§ **Instructions for the task**
Count the lines of the listing below where "agriculteur" shows up, and please answer with that number only.

§ **Records for processing**
+===+

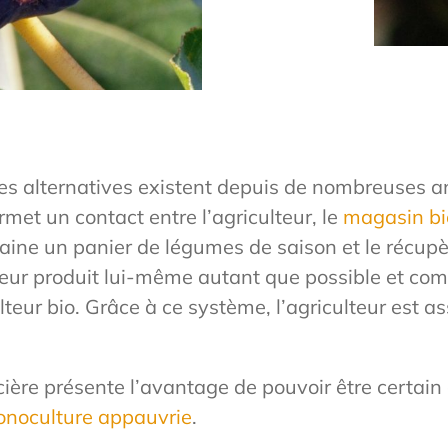
tres alternatives existent depuis de nombreuses
et un contact entre l’agriculteur, le
magasin bi
e un panier de légumes de saison et le récupèr
ulteur produit lui-même autant que possible et co
lteur bio. Grâce à ce système, l’agriculteur est 
cière présente l’avantage de pouvoir être certain 
noculture appauvrie
.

+===+

§ **Solution for this exercise**
2